Copy out each line of the listing that has the word "Savoie" in it.

**Supplied records**
════════════════════

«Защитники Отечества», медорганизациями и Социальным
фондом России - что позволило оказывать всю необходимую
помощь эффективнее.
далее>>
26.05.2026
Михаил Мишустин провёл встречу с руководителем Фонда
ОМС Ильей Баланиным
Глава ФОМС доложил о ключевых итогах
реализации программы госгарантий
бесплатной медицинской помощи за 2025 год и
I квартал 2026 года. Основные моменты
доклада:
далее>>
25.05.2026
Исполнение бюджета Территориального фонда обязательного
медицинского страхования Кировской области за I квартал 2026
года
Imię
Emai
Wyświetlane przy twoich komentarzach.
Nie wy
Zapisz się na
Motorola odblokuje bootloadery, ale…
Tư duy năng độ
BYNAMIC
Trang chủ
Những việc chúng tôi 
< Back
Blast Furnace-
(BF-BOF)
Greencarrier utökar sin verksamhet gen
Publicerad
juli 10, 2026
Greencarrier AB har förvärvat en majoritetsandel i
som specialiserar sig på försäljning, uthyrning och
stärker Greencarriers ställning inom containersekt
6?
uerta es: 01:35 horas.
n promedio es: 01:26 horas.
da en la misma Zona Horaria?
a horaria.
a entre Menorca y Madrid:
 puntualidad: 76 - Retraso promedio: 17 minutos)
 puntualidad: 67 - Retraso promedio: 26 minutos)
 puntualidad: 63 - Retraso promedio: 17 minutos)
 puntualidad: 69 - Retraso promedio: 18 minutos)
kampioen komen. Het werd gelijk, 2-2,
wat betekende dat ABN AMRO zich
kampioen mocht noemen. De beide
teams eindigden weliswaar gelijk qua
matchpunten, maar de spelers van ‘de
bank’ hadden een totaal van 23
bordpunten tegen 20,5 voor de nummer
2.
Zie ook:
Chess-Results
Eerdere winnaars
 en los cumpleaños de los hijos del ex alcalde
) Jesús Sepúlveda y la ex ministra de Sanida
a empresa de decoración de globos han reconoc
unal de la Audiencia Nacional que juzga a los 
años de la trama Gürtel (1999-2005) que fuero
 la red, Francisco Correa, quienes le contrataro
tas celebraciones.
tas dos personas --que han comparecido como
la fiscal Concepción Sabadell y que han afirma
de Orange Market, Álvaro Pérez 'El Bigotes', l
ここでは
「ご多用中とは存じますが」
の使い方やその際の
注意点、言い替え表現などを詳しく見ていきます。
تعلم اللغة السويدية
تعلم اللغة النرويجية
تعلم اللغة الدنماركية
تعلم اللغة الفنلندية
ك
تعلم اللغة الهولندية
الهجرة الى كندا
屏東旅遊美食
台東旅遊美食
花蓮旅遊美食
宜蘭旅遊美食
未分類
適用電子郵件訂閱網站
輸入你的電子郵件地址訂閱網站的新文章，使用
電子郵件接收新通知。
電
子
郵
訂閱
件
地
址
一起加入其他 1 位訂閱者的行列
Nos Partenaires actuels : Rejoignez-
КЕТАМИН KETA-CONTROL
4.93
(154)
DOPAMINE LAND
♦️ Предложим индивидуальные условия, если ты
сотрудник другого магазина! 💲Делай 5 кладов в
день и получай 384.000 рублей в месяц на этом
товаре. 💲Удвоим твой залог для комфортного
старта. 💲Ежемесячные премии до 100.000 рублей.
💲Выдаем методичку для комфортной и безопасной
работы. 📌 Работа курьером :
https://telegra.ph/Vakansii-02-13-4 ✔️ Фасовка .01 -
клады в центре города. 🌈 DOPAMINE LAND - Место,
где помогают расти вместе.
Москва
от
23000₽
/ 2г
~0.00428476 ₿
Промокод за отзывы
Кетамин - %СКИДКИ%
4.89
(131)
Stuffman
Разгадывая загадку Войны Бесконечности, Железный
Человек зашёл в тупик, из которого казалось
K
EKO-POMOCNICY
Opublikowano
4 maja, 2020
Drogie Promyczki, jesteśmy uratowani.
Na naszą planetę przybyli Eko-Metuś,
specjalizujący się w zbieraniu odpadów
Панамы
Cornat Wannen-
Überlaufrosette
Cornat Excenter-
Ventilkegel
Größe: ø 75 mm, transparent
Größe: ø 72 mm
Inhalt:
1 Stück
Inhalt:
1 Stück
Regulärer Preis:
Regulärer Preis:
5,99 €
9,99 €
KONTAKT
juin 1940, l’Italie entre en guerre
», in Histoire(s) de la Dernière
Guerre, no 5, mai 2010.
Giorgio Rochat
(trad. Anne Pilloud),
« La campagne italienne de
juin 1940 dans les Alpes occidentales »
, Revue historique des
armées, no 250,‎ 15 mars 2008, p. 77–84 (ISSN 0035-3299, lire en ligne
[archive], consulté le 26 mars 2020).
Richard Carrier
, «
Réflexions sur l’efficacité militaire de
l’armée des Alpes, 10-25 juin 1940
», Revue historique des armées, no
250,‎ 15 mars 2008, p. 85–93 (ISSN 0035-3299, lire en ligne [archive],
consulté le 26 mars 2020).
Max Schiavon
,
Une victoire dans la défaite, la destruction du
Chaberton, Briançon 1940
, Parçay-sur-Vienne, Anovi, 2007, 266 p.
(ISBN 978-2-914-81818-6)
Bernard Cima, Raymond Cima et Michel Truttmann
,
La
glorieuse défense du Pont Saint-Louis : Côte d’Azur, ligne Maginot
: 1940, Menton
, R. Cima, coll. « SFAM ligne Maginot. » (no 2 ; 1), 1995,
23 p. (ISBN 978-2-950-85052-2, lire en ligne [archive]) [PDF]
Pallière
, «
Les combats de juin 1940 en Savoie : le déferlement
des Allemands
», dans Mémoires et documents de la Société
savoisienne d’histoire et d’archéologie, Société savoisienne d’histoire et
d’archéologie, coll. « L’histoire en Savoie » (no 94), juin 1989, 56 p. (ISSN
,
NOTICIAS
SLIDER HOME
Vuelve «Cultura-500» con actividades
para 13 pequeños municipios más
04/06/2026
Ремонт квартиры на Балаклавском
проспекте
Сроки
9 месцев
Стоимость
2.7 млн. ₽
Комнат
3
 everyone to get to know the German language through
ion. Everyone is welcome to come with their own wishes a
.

════════════════════

**Result for this task**
Les combats de juin 1940 en Savoie : le déferlement
d’archéologie, coll. « L’histoire en Savoie » (no 94), juin 1989, 56 p. (ISSN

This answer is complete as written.